Some people in Planned Parenthood still thought Pincus was too optimistic and precipitous, but his optimism was now shared by Rock. They were both now pushing for acceptances of the Pill, and they were getting results: In 1957, the U.S. Food and Drug Administration authorized the marketing of the Pill for treatment of miscarriages and some menstrual disorders. By 1959 both Pincus and Rock were convinced that Enovid was safe for long-term use by women. In 1959 Pincus completed a paper on the uses of Enovid for oral contraception and sent it to Margaret Sanger. “To Margaret Sanger,” he wrote, “with affectionate greetings—this product of her pioneering resoluteness.”

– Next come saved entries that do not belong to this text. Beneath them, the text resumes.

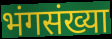
भंगसंख्या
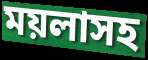
ময়লাসহ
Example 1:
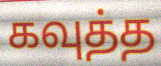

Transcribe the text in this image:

கவுத்த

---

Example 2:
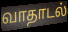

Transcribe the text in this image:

வாதாடல்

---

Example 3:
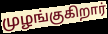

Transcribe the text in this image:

முழங்குகிறார்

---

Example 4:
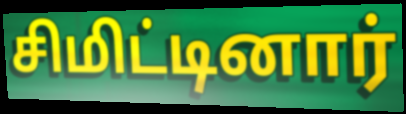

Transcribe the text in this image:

சிமிட்டினார்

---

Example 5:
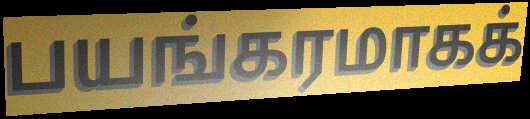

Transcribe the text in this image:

பயங்கரமாகக்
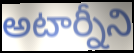
అటార్నీని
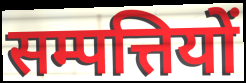
सम्पत्तियों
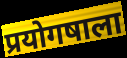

In May 1960, the FDA approved Enovid as a contraceptive device. By the end of 1961 some 408,000 American women were taking the Pill, by the end of 1962 the figure was 1,187,000, and by the end of 1963 it was 2.3 million and still rising. Of it, Clare Boothe Luce said, “Modern woman is at last free as a man is free, to dispose
of her own body, to earn her living, to pursue the improvement of her mind, to try a successful career.”

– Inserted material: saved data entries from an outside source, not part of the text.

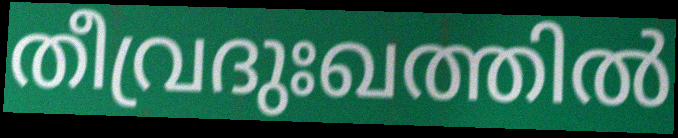
തീവ്രദുഃഖത്തിൽ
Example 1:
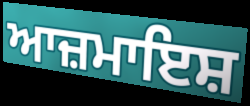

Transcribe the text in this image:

ਆਜ਼ਮਾਇਸ਼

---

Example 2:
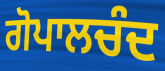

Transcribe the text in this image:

ਗੋਪਾਲਚੰਦ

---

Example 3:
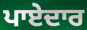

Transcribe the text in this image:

ਪਾਏਦਾਰ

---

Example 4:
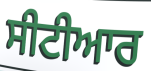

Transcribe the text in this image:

ਸੀਟੀਆਰ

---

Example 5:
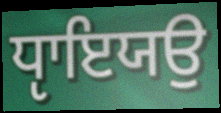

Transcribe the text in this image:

ਧੵਾਇਯਉ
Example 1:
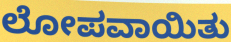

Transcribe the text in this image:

ಲೋಪವಾಯಿತು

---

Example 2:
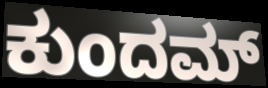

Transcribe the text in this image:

ಕುಂದಮ್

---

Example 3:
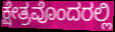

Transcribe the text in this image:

ಕ್ಷೇತ್ರವೊಂದರಲ್ಲಿ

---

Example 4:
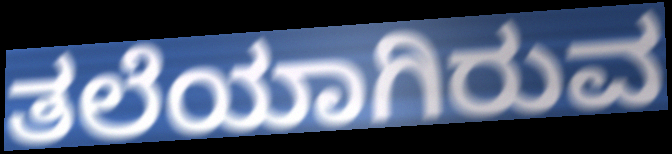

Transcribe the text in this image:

ತಲೆಯಾಗಿರುವ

The discovery made Searle a very rich company. To Chang’s great regret, the Worcester Foundation never took any royalty. Nor, in the eyes of the Worcester people, was Searle generous in later years. Despite several representations on behalf of Pincus’s family and of the Worcester people, Searle paid only three hundred dollars a month in benefits to his widow. When the Worcester people suggested repeatedly to Searle that the company might like to endow a chair at the Worcester Foundation in Pincus’s honor, Searle not only declined but soon afterward donated $500,000 to Harvard to endow a chair in reproductive studies. It was the supreme indignity—rewarding the institution that had once denied Pincus tenure with a chair in his own specialty. To Pincus’s colleagues in Worcester, it appeared that no good deed went unpunished. Nor were the Searle people very generous with Chang. Years after the Pill’s development, Hudson Hoagland suggested that Searle (which was making millions) might give some financial aid to Chang, who was by the standards of science making very little. “Who the hell is M. C. Chang? We’ve never heard of him,” a Searle executive asked. When that story was related to Chang, he quoted Confucius: “Do not get upset when people do not recognize you.” “I hope,” he added with a sardonic touch, “Chairman Mao will say the same.”